I never had the privilege of meeting former President Ronald Reagan in person. But I always felt a connection to him through his daughter Maureen Reagan, whom in 1996 I had the good fortune to have dinner with. She was every bit as charming and engaging as her father, while looking very much like her mother, actress Jane Wyman. Most memorable from our time together was when I asked her what she thought her father’s biggest political asset was. She replied, “His political opponents always underestimated my father”. I asked her why she thought they did. “Because he was a Hollywood actor who didn’t attend a prestigious Ivy League university” she responded.
Indeed few Presidents have been as consistently underestimated as Reagan. He was viewed with considerable disdain by the Washington establishment because he was one of us – a patriotic, genuine man with a moral clarity grounded in Christianity and a deep belief in American exceptionalism. He believed in freedom, lower taxes, smaller and less-intrusive government, a strong defense and traditional American values – all positions that resonate with Joe the Plumber.
The 1970’s were dreadful – a time of rampant inflation, communism on the march, and Jimmy Carter’s incompetent handling of the domestic economy at home and the American hostage situation in Iran. Many Americans lost hope and felt our best years were behind us. Then Ronald Reagan took office in 1981. During his extraordinary eight years in office he revitalized the economy, defeated the Soviet Union without firing a shot, appointed constructionist judges who abide by the Constitution and most importantly, got government off the backs of citizens and revived the American spirit – all while contending with a Democrat controlled House of Representatives.
His economic policies set the stage for a twenty-five year free market expansion – ending price controls, deregulating industries and slashing tax rates. The so-called “misery index” – unemployment plus inflation – had reached 21% by the end of Carter’s term. By the end of the Reagan presidency, it had plunged to around 9%. Americans of ALL economic stripes were better off during this economic renaissance – proving John Kennedy correct when he said; “A rising tide lifts all boats.”
One could argue that Reagan’s triumph in leading the U.S. to victory in the Cold War – the Soviet Union collapsed one year after he left office – was a greater victory than Franklin Roosevelt’s in World War II, because Reagan won the Cold War with half of the American establishment against him. And he did it without any loss of American lives. Incredible indeed.
Reagan also left a lasting mark on the judiciary. He elevated conservative William Rehnquist to Chief Justice and replaced him with Antonin Scalia. He also appointed the first female to the court in conservative Sandra Day O’Connor.
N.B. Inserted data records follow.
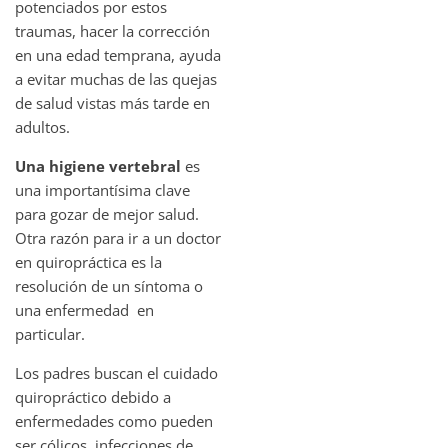
potenciados por estos
traumas, hacer la corrección
en una edad temprana, ayuda
a evitar muchas de las quejas
de salud vistas más tarde en
adultos.
Una higiene vertebral
es
una importantísima clave
para gozar de mejor salud.
Otra razón para ir a un doctor
en quiropráctica es la
resolución de un síntoma o
una enfermedad en
particular.
Los padres buscan el cuidado
quiropráctico debido a
enfermedades como pueden
ser cólicos, infecciones de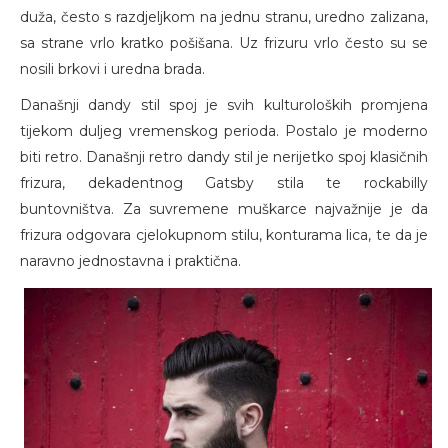
duža, često s razdjeljkom na jednu stranu, uredno zalizana,
sa strane vrlo kratko pošišana. Uz frizuru vrlo često su se
nosili brkovi i uredna brada.
Današnji dandy stil spoj je svih kulturoloških promjena
tijekom duljeg vremenskog perioda. Postalo je moderno
biti retro. Današnji retro dandy stil je nerijetko spoj klasičnih
frizura, dekadentnog Gatsby stila te rockabilly
buntovništva. Za suvremene muškarce najvažnije je da
frizura odgovara cjelokupnom stilu, konturama lica, te da je
naravno jednostavna i praktična.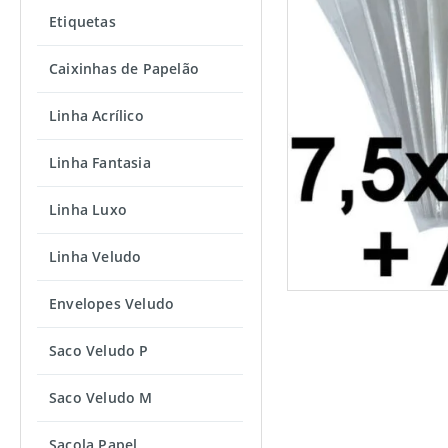
Etiquetas
Caixinhas de Papelão
Linha Acrílico
Linha Fantasia
Linha Luxo
Linha Veludo
Envelopes Veludo
Saco Veludo P
Saco Veludo M
Sacola Papel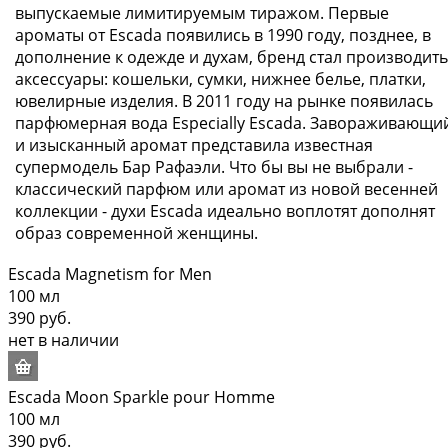
выпускаемые лимитируемым тиражом. Первые
ароматы от Escada появились в 1990 году, позднее, в
дополнение к одежде и духам, бренд стал производить
аксессуары: кошельки, сумки, нижнее белье, платки,
ювелирные изделия. В 2011 году на рынке появилась
парфюмерная вода Especially Escada. Завораживающи
и изысканный аромат представила известная
супермодель Бар Рафаэли. Что бы вы не выбрали -
классический парфюм или аромат из новой весенней
коллекции - духи Escada идеально воплотят дополнят
образ современной женщины.
Escada Magnetism for Men
100 мл
390 руб.
нет в наличии
Escada Moon Sparkle pour Homme
100 мл
390 руб.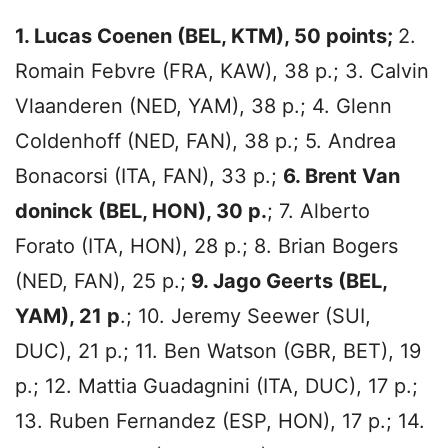
1. Lucas Coenen (BEL, KTM), 50 points;
2.
Romain Febvre (FRA, KAW), 38 p.; 3. Calvin
Vlaanderen (NED, YAM), 38 p.; 4. Glenn
Coldenhoff (NED, FAN), 38 p.; 5. Andrea
Bonacorsi (ITA, FAN), 33 p.;
6. Brent Van
doninck (BEL, HON), 30 p.
; 7. Alberto
Forato (ITA, HON), 28 p.; 8. Brian Bogers
(NED, FAN), 25 p.;
9. Jago Geerts (BEL,
YAM), 21 p
.; 10. Jeremy Seewer (SUI,
DUC), 21 p.; 11. Ben Watson (GBR, BET), 19
p.; 12. Mattia Guadagnini (ITA, DUC), 17 p.;
13. Ruben Fernandez (ESP, HON), 17 p.; 14.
By 1988 Reagan had replaced over half of the federal judges with conservative constructionist judges, who interpret the original meaning of the Constitution.
Perhaps Reagan’s greatest accomplishment was assuring us that it was morning again in America – he renewed our faith in America and each other. Reagan truly believed in America and the American people. He understood that the solutions do not lie with government or politicians – rather answers can be found by looking to the American people. As Reagan once said: “You can see heroes every day going in and out of factory gates. Their values sustain our national life.” Reagan didn’t promise to do great things for us. He showed us that great things came from within us. This is truly the essence of Ronald Reagan and his legacy. I miss him.